Chris Vickery a découvert un trésor. Ce chercheur en sécurité a confié au New York Times avoir découvert plus de 47 000 documents sensibles concernant Tesla, Toyota ou encore Volkswagen se balader sur internet. Parmi les documents, l’on retrouve des schémas d’usine, des informations sur des clients comme des factures ou encore des accords de non-divulgation, en somme un tas de papiers que les constructeurs automobiles auraient aimé garder confidentiels.

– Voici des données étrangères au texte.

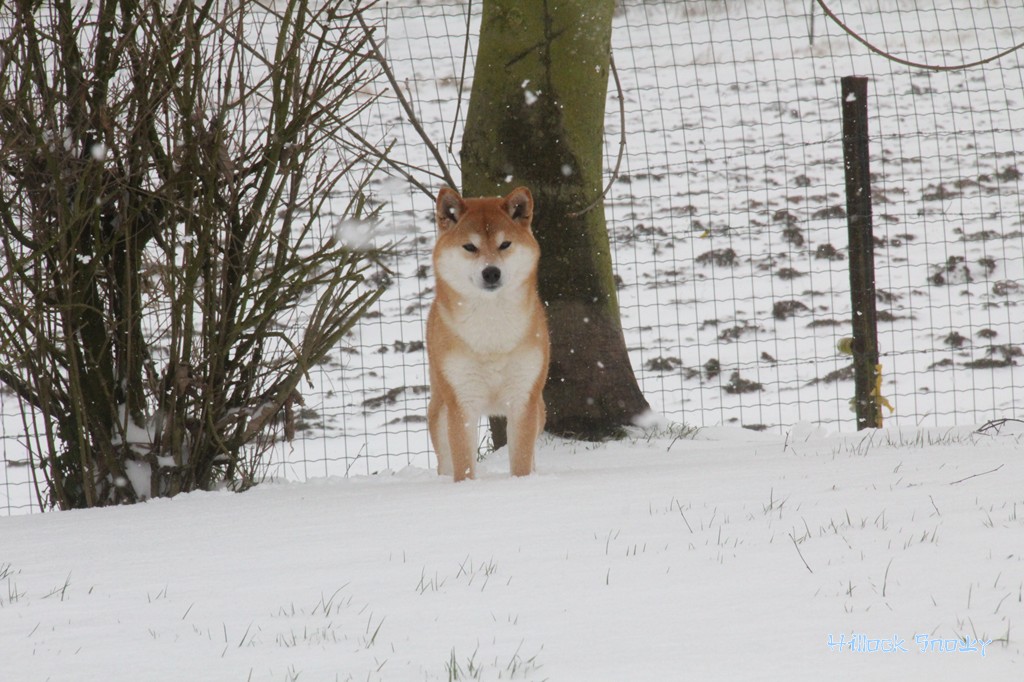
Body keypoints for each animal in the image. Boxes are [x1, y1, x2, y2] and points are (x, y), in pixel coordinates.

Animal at [425, 186, 552, 481]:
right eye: (470, 247)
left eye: (505, 244)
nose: (491, 272)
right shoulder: (462, 401)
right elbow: (463, 464)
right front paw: (467, 488)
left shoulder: (523, 399)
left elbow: (521, 461)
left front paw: (522, 483)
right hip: (440, 410)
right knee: (445, 459)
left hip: (539, 409)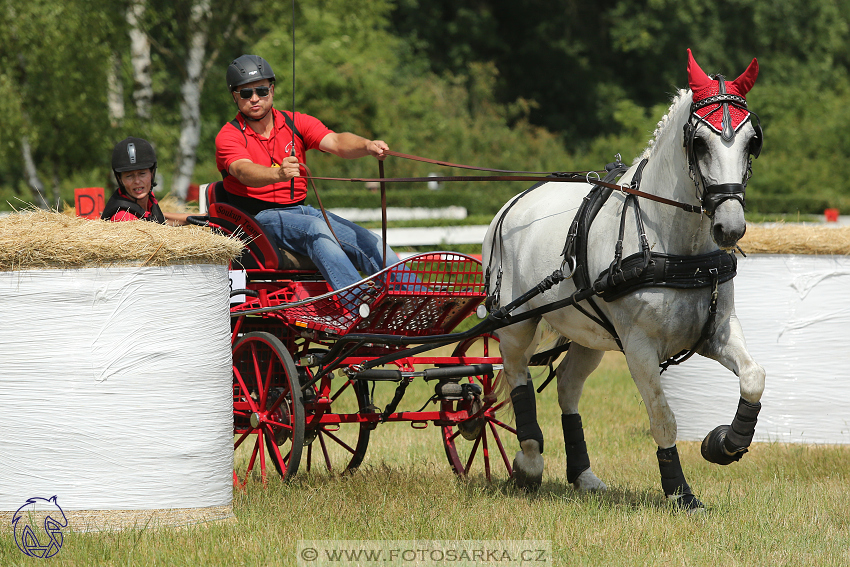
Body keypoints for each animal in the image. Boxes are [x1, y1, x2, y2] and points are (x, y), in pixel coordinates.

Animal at [480, 50, 764, 510]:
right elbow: (663, 419)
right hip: (516, 323)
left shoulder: (716, 331)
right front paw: (680, 492)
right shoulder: (639, 348)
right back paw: (529, 462)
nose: (730, 227)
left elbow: (754, 377)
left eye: (752, 140)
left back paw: (583, 475)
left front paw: (725, 443)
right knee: (519, 376)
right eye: (699, 143)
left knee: (567, 386)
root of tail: (513, 203)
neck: (675, 245)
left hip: (587, 333)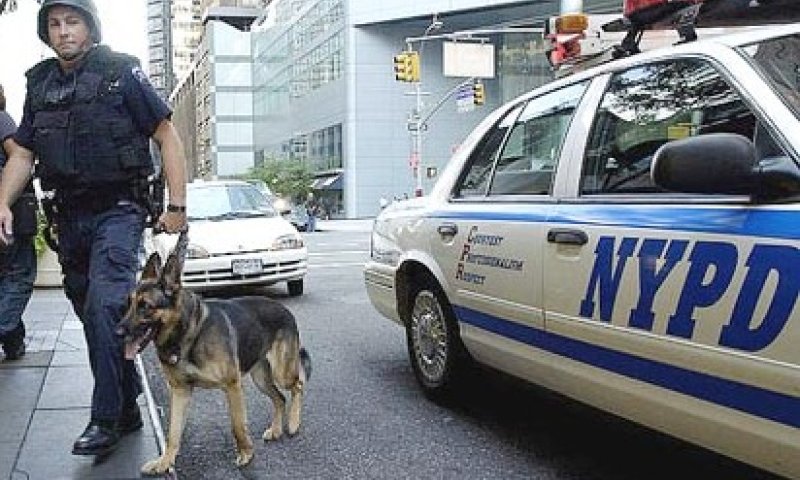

Vickery a ainsi expliqué : « si vous voyez des accords de non-divulgation, vous savez tout de suite que vous avez trouvé quelque chose qui n’est pas supposé être publiquement disponible ». Au total c’est plus d’une centaine de constructeurs automobiles qui ont été touchés, et tous avaient un point commun. Être en contact avec une petite entreprise canadienne du nom de Level One Robotics and Controls, spécialisée dans la conception de processus d’automatisation pour les constructeurs automobiles et les fournisseurs de l’industrie. C’est d’ailleurs sur l’un des serveurs de sauvegarde de l’entreprise que le chercheur en sécurité a trouvé ces documents. N’importe qui ayant accès à ce dernier pouvait ainsi consulter ces informations, car le serveur n’était pas protégé par un mot de passe.

De son côté, le fondateur de l’entreprise canadienne a expliqué qu’il était « extrêmement improbable » que quelqu’un d’autre ait trouvé le serveur et donc vu les données. Il n’a cependant pas expliqué si l’entreprise avait des outils pour déterminer des accès non autorisés. Les entreprises concernées telles que General motors, Toyota, Tesla ou Ford ont refusé de commenter cette faille.

Une faille qui n’est pas sans rappeler le récent sabotage d’un ancien employé d’Elon Musk qui aurait envoyé des données sensibles sur Tesla à des tiers et modifier le code du système gérant les usines de l’entreprise.